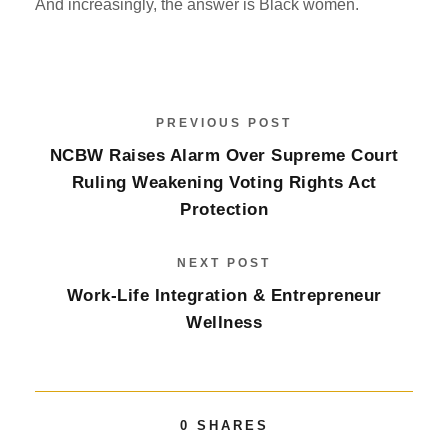
And increasingly, the answer is Black women.
PREVIOUS POST
NCBW Raises Alarm Over Supreme Court
Ruling Weakening Voting Rights Act
Protection
NEXT POST
Work-Life Integration & Entrepreneur
Wellness
0
SHARES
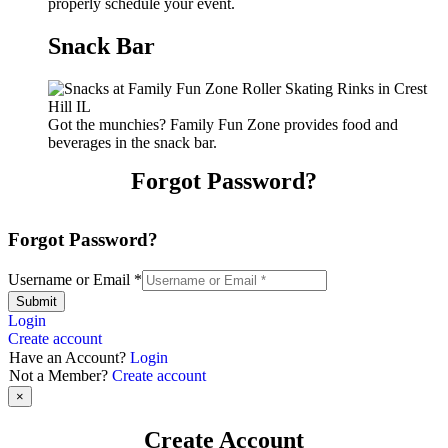
properly schedule your event.
Snack Bar
Got the munchies? Family Fun Zone provides food and
beverages in the snack bar.
Forgot Password?
Forgot Password?
Username or Email
*
Submit
Login
Create account
Have an Account?
Login
Not a Member?
Create account
×
Create Account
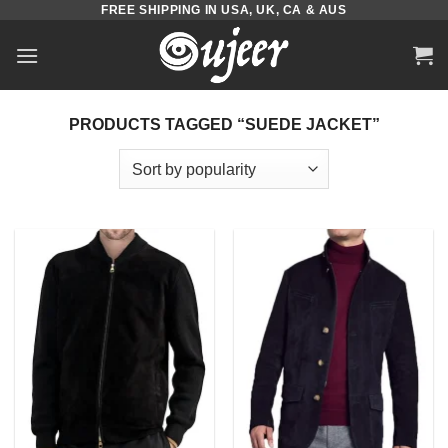
FREE SHIPPING IN USA, UK, CA & AUS
Skip
to
content
PRODUCTS TAGGED “SUEDE JACKET”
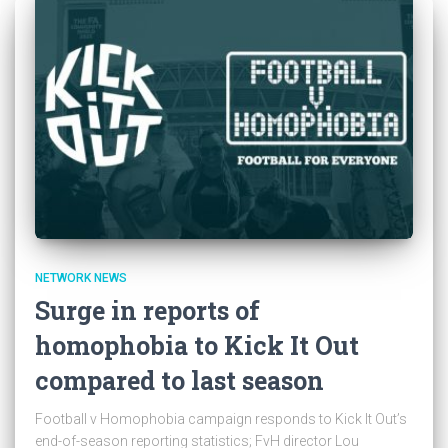
NETWORK NEWS
Surge in reports of
homophobia to Kick It Out
compared to last season
Football v Homophobia campaign responds to Kick It Out’s
end-of-season reporting statistics; FvH director Lou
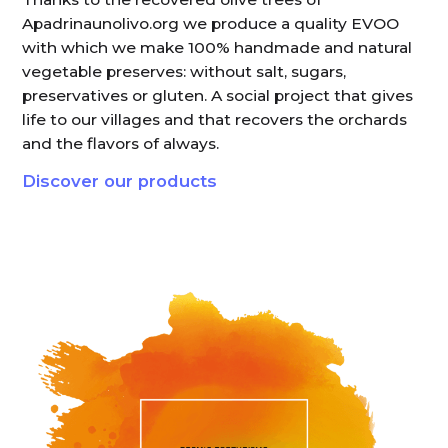
Apadrinaunolivo.org we produce a quality EVOO
with which we make 100% handmade and natural
vegetable preserves: without salt, sugars,
preservatives or gluten. A social project that gives
life to our villages and that recovers the orchards
and the flavors of always.
Discover our products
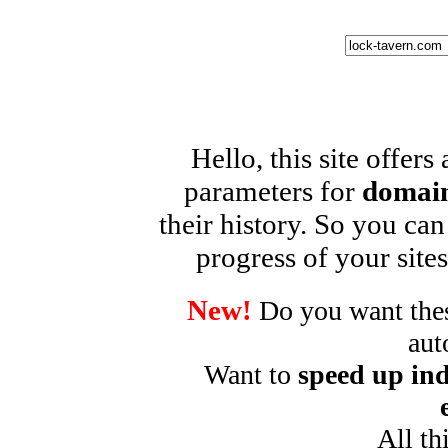
Hello, this site offers
parameters for
domain
their history. So you can
progress of your sites
New!
Do you want these
aut
Want to
speed up ind
All th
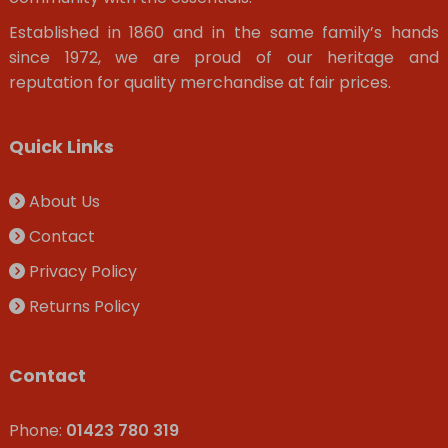
Established in 1860 and in the same family’s hands
since 1972, we are proud of our heritage and
reputation for quality merchandise at fair prices.
Quick Links
About Us
Contact
Privacy Policy
Returns Policy
Contact
Phone:
01423 780 319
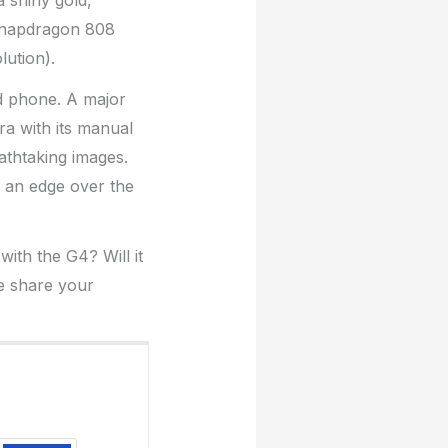
a shiny gold,
Snapdragon 808
ution).
d phone. A major
ra with its manual
athtaking images.
t an edge over the
th the G4? Will it
e share your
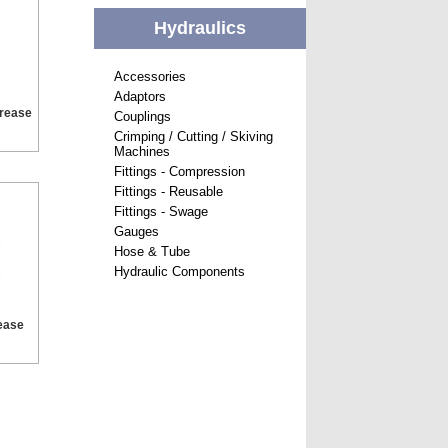
Hydraulics
Accessories
Adaptors
Grease
Couplings
Crimping / Cutting / Skiving
Machines
Fittings - Compression
Fittings - Reusable
Fittings - Swage
Gauges
Hose & Tube
Hydraulic Components
ease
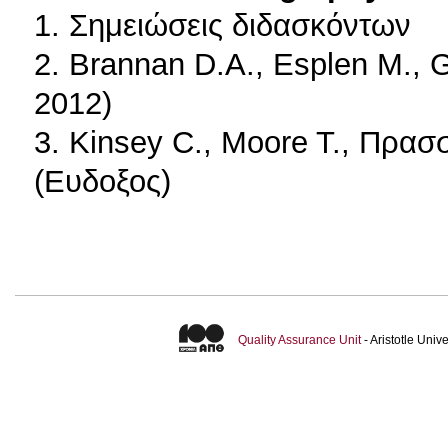
1. Σημειώσεις διδασκόντων
2. Brannan D.A., Esplen M.,
2012)
3. Kinsey C., Moore T., Πρασ
(Ευδοξος)
Quality Assurance Unit
- Aristotle Uni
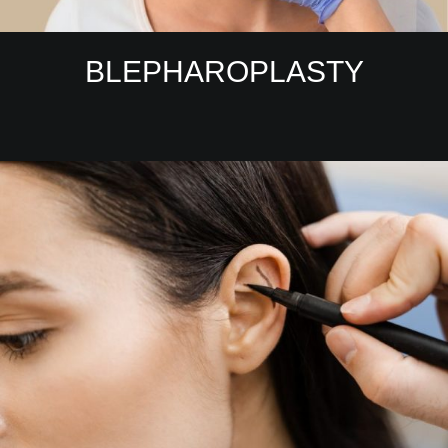
BLEPHAROPLASTY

******

Copy each entry above exactly; drop the pictures.

And increasingly, the answer is Black women.
PREVIOUS POST
NCBW Raises Alarm Over Supreme Court
Ruling Weakening Voting Rights Act
Protection
NEXT POST
Work-Life Integration & Entrepreneur
Wellness
0
SHARES
properly schedule your event.
Snack Bar
Got the munchies? Family Fun Zone provides food and
beverages in the snack bar.
Forgot Password?
Forgot Password?
Username or Email
*
Submit
Login
Create account
Have an Account?
Login
Not a Member?
Create account
×
Create Account
FREE SHIPPING IN USA, UK, CA & AUS
Skip
to
content
PRODUCTS TAGGED “SUEDE JACKET”
NETWORK NEWS
Surge in reports of
homophobia to Kick It Out
compared to last season
Football v Homophobia campaign responds to Kick It Out’s
end-of-season reporting statistics; FvH director Lou
Apadrinaunolivo.org we produce a quality EVOO
with which we make 100% handmade and natural
vegetable preserves: without salt, sugars,
preservatives or gluten. A social project that gives
life to our villages and that recovers the orchards
and the flavors of always.
Discover our products
Hello, this site offers
parameters for
domain
their history. So you can
progress of your sites
New!
Do you want these
aut
Want to
speed up ind
All th
Established in 1860 and in the same family’s hands
since 1972, we are proud of our heritage and
reputation for quality merchandise at fair prices.
Quick Links
About Us
Contact
Privacy Policy
Returns Policy
Contact
Phone:
01423 780 319
a shiny gold,
Snapdragon 808
ution).
d phone. A major
ra with its manual
athtaking images.
t an edge over the
th the G4? Will it
e share your
Hydraulics
Accessories
Adaptors
Grease
Couplings
Crimping / Cutting / Skiving
Machines
Fittings - Compression
Fittings - Reusable
Fittings - Swage
Gauges
Hose & Tube
Hydraulic Components
ease
1. Σημειώσεις διδασκόντων
2. Brannan D.A., Esplen M.,
2012)
3. Kinsey C., Moore T., Πρασ
(Ευδοξος)
Quality Assurance Unit
- Aristotle Uni
BLEPHAROPLASTY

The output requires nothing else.